Experience has shown that after several hundred retries a track can suddenly be read so to my mind it would make sense to allow a higher value than "-t99" ... or is there any rational explanation why the Java GUI caps the retry count to a maximum of 100?
In practice, if a track can not be read in after a few retries then human intervention is generally needed. Blindly retrying forever is likely to rip the disk to shreds.
After just a few retries, a disk should be removed and visually inspected for damage and anything that might be causing additional damage. If dirt is visible or damage is increasing then some cleaning measures should be taken (easier on 5.25" disks, very hard on 3.5" disks). The flux stream plot should also be examined as it can give a clue if the problem is a single point, surface wide, or perhaps an alignment issue. Repeat a few more times, perhaps using stronger cleaning methods (I usually reserve Isopropyl Alcohol as a last resort and only if the disk surface is not falling apart) and perhaps a different floppy drive.
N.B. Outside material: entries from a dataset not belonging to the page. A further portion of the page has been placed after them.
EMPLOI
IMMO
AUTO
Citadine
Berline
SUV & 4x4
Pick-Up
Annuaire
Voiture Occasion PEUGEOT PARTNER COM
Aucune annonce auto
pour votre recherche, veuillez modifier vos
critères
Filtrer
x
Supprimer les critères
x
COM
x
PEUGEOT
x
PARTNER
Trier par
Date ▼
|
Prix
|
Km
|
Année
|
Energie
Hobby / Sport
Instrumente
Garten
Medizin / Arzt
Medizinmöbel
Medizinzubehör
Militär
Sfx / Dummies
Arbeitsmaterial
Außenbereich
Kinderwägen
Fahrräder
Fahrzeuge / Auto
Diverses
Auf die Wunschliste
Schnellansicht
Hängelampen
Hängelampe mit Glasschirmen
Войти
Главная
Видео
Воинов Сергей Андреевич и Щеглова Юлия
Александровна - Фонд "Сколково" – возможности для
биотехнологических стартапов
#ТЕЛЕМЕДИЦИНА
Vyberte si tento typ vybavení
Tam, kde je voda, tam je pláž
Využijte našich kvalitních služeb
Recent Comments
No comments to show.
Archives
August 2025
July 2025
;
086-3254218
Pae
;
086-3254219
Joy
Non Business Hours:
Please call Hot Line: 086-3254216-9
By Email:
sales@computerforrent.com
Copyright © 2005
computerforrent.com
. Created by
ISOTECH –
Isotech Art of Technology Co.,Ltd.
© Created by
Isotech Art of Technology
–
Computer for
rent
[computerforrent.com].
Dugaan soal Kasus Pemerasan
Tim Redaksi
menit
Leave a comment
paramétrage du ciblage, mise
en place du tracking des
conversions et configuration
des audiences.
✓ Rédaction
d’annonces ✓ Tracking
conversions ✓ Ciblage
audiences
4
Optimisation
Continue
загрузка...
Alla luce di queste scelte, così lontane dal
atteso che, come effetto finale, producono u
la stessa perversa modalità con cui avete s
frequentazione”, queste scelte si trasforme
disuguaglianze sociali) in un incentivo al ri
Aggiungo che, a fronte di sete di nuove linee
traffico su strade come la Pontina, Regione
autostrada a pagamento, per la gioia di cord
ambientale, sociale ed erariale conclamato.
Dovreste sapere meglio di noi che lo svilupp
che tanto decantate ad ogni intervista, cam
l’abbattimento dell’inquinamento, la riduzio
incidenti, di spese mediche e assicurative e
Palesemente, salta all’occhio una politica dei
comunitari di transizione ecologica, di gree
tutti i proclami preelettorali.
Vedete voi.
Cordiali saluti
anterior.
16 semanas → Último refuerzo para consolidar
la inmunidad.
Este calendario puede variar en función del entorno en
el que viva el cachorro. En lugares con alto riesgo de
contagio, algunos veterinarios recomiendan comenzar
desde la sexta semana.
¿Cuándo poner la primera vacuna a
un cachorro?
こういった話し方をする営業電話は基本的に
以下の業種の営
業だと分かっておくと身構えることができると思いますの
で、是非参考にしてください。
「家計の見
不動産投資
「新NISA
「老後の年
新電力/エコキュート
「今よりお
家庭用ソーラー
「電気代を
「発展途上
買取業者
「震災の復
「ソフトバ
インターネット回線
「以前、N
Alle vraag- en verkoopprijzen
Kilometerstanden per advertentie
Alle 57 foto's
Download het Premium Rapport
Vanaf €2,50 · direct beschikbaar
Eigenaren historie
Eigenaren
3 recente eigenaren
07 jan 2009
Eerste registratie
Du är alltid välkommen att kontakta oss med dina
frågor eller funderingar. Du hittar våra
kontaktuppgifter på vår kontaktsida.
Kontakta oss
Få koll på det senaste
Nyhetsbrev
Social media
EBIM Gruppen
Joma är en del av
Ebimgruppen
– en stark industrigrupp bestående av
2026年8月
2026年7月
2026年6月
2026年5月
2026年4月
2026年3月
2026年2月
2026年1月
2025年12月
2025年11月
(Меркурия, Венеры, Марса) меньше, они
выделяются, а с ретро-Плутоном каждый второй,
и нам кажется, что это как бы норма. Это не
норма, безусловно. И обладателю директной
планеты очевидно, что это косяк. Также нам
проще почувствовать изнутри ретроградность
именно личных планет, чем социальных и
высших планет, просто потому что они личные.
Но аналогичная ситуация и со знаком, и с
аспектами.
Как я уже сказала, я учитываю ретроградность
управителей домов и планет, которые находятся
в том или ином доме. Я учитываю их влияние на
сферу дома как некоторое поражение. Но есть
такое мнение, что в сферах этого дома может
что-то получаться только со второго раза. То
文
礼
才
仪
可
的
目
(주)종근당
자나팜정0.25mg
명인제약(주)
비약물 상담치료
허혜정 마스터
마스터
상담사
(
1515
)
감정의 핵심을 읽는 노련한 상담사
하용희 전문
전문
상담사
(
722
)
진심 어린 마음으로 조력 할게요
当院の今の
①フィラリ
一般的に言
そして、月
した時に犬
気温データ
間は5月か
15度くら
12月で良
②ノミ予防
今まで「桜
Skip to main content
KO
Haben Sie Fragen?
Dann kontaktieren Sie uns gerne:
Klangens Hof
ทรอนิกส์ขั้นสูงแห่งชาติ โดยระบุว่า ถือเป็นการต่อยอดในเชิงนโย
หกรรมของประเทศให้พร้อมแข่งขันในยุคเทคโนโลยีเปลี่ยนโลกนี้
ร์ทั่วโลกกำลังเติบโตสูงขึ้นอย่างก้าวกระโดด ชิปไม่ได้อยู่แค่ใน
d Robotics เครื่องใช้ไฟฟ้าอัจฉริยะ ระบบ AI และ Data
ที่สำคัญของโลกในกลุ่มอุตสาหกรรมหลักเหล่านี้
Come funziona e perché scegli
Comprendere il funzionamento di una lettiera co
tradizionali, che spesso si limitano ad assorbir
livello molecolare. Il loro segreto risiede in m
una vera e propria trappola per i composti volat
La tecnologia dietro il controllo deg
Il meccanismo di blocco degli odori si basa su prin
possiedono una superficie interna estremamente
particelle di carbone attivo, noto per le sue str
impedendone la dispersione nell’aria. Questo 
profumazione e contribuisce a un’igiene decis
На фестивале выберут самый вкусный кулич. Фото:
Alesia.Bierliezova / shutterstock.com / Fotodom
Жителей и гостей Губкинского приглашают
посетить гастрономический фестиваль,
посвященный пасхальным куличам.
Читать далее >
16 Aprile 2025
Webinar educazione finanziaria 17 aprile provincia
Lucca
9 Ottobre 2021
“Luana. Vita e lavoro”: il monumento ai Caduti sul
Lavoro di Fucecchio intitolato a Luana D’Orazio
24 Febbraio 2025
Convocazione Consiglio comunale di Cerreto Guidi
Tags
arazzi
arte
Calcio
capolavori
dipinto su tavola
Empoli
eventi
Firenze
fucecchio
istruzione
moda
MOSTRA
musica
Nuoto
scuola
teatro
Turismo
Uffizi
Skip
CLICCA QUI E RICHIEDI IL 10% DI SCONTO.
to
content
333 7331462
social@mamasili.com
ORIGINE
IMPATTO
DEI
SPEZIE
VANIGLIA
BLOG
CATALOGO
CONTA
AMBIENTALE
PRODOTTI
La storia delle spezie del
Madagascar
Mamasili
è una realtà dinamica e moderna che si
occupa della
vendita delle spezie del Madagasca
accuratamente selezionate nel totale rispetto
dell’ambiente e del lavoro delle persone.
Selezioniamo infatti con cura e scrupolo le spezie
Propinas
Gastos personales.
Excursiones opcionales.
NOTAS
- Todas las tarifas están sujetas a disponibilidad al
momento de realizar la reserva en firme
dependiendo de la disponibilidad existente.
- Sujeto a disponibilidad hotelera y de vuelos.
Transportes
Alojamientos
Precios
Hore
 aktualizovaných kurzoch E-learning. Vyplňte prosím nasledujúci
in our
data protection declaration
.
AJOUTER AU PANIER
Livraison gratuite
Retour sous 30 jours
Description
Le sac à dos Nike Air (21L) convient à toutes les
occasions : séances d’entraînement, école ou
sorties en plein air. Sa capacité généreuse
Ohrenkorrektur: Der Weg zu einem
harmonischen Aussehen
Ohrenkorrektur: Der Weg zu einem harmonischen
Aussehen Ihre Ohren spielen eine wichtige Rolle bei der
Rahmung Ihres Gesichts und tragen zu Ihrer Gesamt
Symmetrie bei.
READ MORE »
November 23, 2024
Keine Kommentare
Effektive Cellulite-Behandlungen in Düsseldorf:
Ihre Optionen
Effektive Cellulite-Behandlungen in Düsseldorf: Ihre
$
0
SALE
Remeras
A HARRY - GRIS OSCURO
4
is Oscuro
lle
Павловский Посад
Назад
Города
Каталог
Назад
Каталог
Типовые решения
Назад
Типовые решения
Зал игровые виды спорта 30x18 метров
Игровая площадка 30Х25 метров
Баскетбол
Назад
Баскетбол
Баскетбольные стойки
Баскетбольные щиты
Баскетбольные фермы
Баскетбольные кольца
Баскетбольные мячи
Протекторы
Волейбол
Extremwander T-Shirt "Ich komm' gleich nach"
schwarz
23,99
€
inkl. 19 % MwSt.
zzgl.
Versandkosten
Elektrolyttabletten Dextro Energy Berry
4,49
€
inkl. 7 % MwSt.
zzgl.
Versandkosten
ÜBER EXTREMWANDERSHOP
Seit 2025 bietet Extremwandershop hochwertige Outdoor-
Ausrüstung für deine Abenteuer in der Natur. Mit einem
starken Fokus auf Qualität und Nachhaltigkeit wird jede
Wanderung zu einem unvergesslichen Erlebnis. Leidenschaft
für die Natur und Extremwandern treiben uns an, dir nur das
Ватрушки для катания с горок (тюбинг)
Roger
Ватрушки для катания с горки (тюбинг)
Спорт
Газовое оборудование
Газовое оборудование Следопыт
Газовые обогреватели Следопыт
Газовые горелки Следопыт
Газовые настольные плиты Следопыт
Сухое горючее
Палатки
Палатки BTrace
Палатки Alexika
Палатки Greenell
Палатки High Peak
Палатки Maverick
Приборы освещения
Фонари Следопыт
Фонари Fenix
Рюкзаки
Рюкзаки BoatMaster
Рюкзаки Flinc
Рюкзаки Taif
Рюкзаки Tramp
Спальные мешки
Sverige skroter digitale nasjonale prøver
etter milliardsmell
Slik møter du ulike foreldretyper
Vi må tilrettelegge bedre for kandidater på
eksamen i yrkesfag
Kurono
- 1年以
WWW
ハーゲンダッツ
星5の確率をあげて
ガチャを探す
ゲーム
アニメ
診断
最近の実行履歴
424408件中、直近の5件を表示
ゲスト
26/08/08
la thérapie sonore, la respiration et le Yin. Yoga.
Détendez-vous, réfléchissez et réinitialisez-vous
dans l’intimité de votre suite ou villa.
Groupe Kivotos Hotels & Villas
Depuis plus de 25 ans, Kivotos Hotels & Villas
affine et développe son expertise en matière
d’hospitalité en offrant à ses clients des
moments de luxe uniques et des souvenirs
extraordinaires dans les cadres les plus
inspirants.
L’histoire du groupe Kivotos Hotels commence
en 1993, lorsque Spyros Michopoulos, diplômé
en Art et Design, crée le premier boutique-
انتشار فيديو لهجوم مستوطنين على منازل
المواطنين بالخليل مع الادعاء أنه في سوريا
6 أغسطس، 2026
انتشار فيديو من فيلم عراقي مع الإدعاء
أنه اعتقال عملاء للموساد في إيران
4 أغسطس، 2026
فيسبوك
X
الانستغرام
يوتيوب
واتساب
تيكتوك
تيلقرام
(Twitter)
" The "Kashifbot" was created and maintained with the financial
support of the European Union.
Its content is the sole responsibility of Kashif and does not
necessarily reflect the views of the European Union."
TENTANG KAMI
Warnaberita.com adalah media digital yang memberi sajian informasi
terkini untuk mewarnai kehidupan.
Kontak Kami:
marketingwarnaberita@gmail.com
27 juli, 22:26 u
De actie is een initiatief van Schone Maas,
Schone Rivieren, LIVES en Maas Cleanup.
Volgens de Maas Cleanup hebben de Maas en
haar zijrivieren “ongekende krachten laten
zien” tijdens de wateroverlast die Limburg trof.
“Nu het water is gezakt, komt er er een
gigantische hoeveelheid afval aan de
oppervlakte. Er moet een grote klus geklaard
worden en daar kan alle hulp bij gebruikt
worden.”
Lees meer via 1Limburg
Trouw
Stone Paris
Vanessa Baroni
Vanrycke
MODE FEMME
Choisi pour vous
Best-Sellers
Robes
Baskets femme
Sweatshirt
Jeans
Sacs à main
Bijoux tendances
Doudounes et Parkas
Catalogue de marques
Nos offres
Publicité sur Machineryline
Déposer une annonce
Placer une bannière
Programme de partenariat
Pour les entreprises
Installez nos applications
Be sure to hold on to the initial dump, as a flux image can be run trough other utilities later, ocasionally with better decoding results.
That said, I have had some experiences with high-quality 1.2mb disks where problematic inner tracks would become more readable after a huge number of retries. My theory is some clear thin stubborn "residue" on the surface.
I agree, it looks as if there is some layer of dirt on the surface, which is slowly worn by the read head.
So after experiencing that I give a good cleaning to the floppies if they don't read with the usual 5 retries. Having good results even if there is no visible dirt!